As to the Inc stake, I agree that obligations are assumed by the company irrespective of a change in board or shareholder composition.
So the issue is whether the stake was bound by promises to be 1. non voting in perpetuity, and 2. to be used for the sole purpose of Steem blockchain development for perpetuity, or until depletion; and if so was it right for witnesses to break ordinary DPOS rules to freeze them.
I have no doubt some general representations were made at least in the early years regarding certain restrictions to the use of that stake. I also have no doubt that some community members may not have built value and/or invested but for those representation. I'd even go so far as to say there was at least some level of deliberate misleading conduct on the part of Ned, of whom I'm not a fan.

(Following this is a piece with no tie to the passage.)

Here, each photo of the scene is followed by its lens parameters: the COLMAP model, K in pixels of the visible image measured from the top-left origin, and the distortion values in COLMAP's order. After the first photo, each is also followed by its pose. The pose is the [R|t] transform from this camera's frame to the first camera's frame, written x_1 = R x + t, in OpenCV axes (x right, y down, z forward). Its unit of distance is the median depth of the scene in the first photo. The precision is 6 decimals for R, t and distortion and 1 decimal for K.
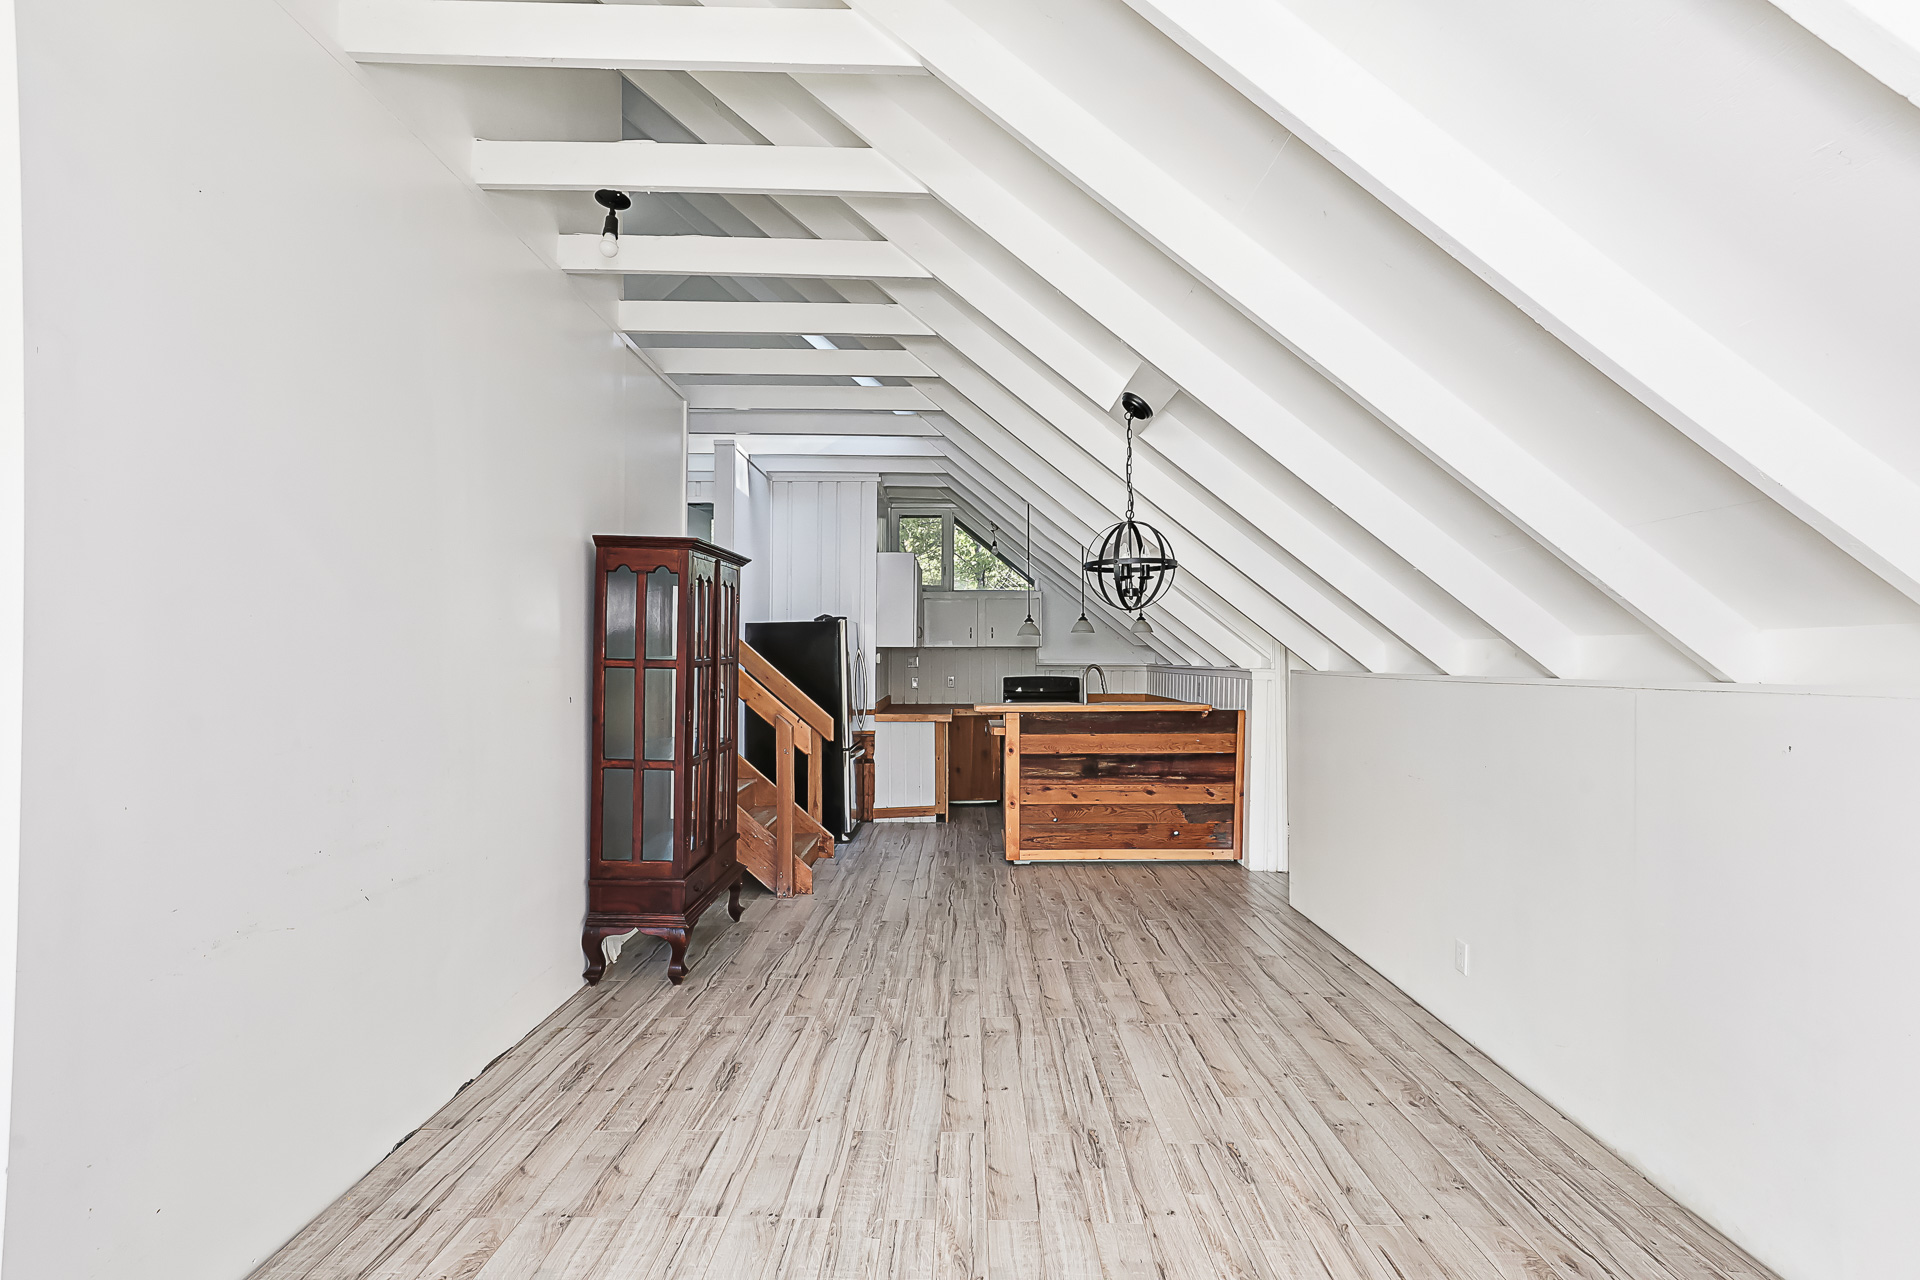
lens RADIAL K [[882.1, 0, 966.0], [0, 882.1, 634.0], [0, 0, 1]] dist [0.004023, 0.000858]
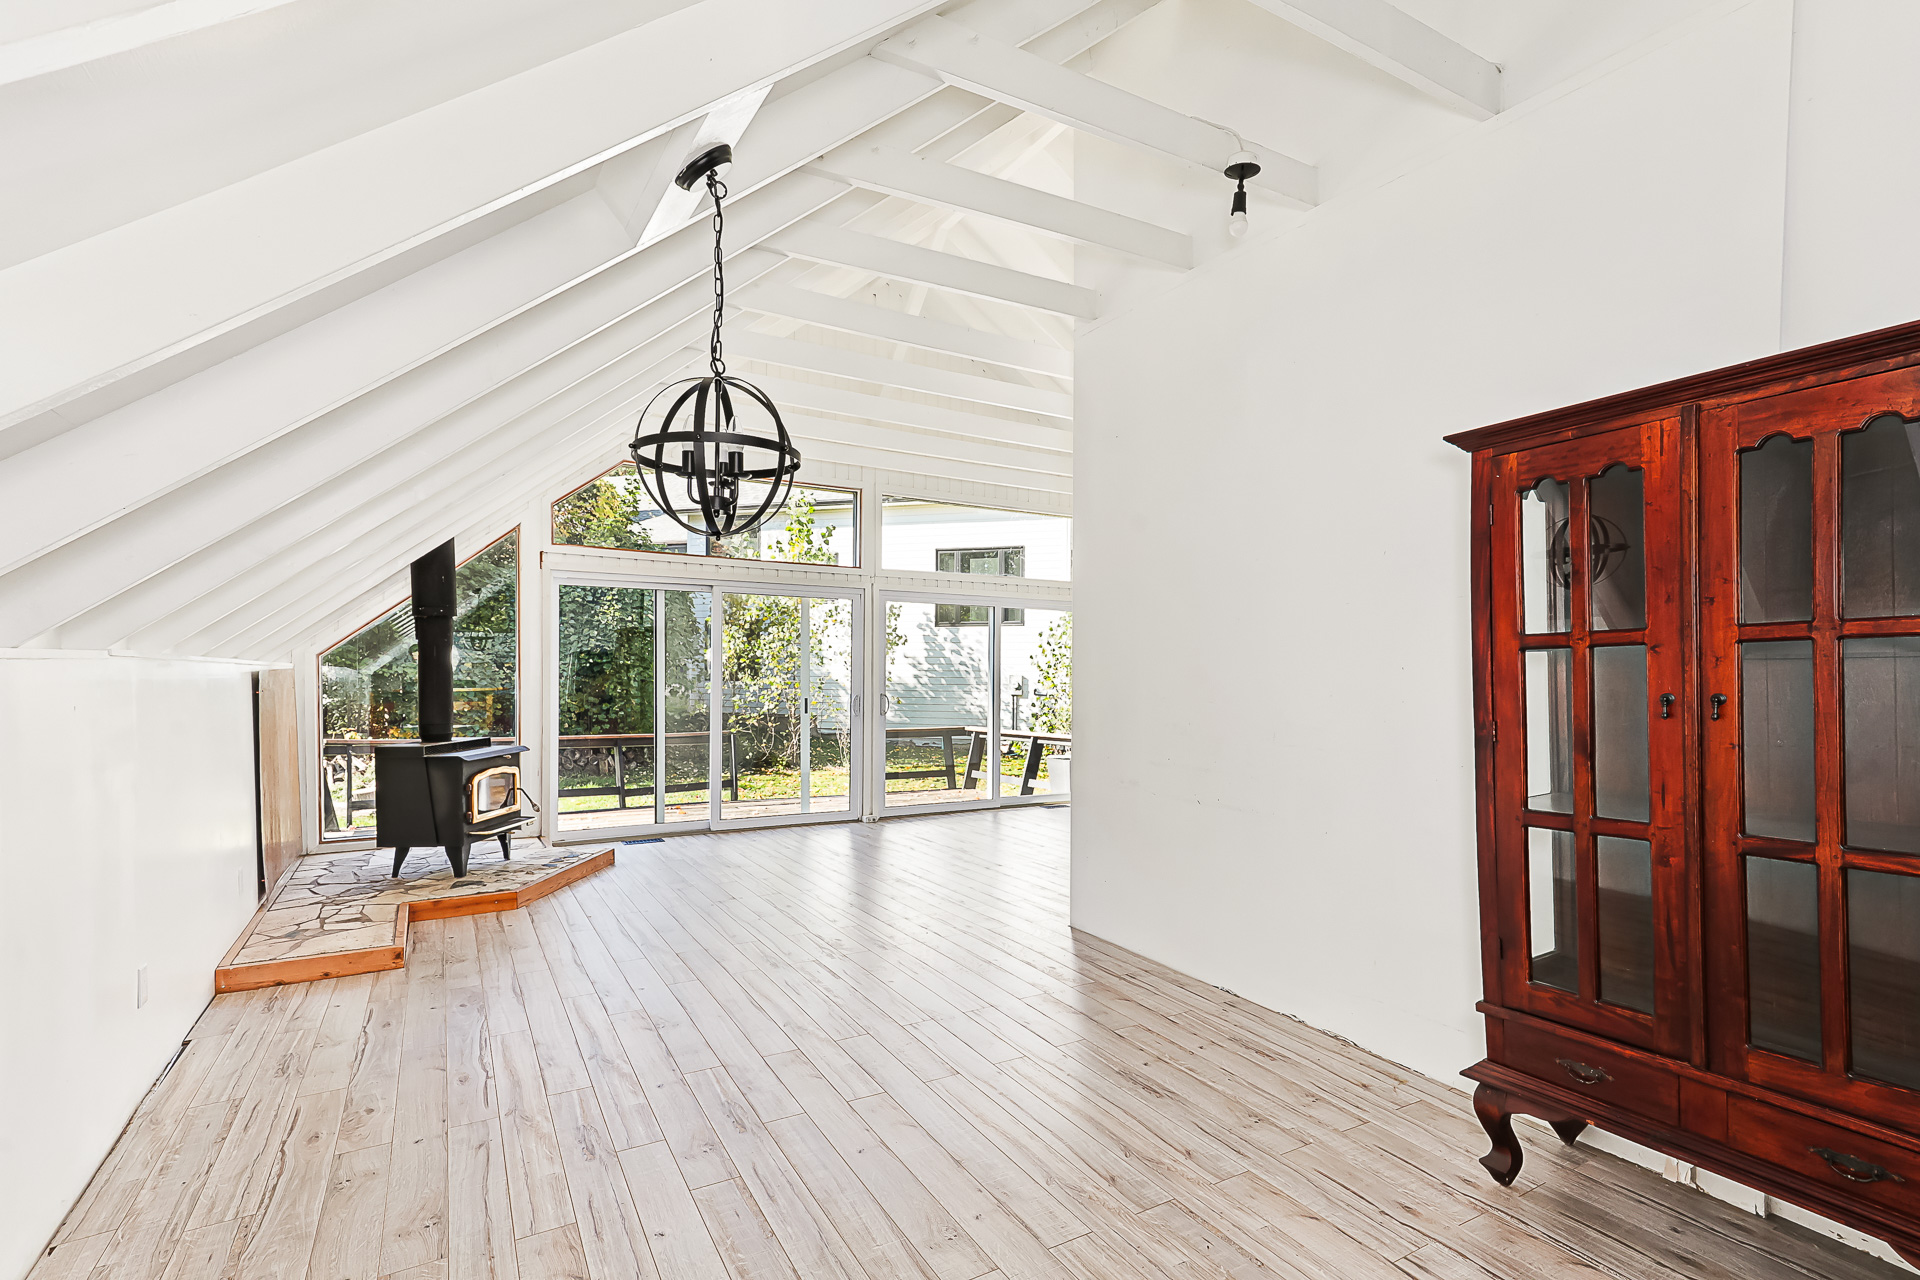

However, overall I feel those representations were too vague, inconsistent and dynamic to form a binding agreement over obligations of such magnitude. I also don't believe the reliances made on them were sufficient, and there exists a strong argument that the community members and ex Inc employees acquiesced when Inc's attitude shifted to clearly state they were the sole proprietors of that stake. Either way, this case is far too murky for me to feel comfortable enough to support witnesses undermining DPOS consensus rules and directly intervening to freeze that stake. In crypto, general consensus rules (those that don't require manual intervention) are almost sacrosanct and operations should not be suspended for contentious cases.
Put another way: In terms of property rights, do I feel on the weight of the evidence there is such an overwhelming case for anyone else having a clear and direct superior claim over the actual private key owner of the stake that I'm willing to suspend the operation of ordinary DPOS consensus rules to directly have witnesses freeze/seize those assets without the private key owner's knowledge and/or consent? The answer here for me is a clear no, and my witness votes will reflect that. I'm specifically talking about this particular case, rather than a general rule.
Do I believe there's at least a weak but realistic case? Yes. But not one that's anywhere near worth directly intervening and undermining ordinary DPOS operations. I'm not a 'code is law' maximalist. But In a trustless system, you need to trust the system more. The witnesses flinched way too early on this one.
It may feel satisfying or even cathartic in certain ways and I can understand that sentiment, but this was not the right move and I fear it has done our chain considerable damage in reputation loss.
Your point of view is interesting, and you make some very valid points. Although, I'm still going to stick with my views.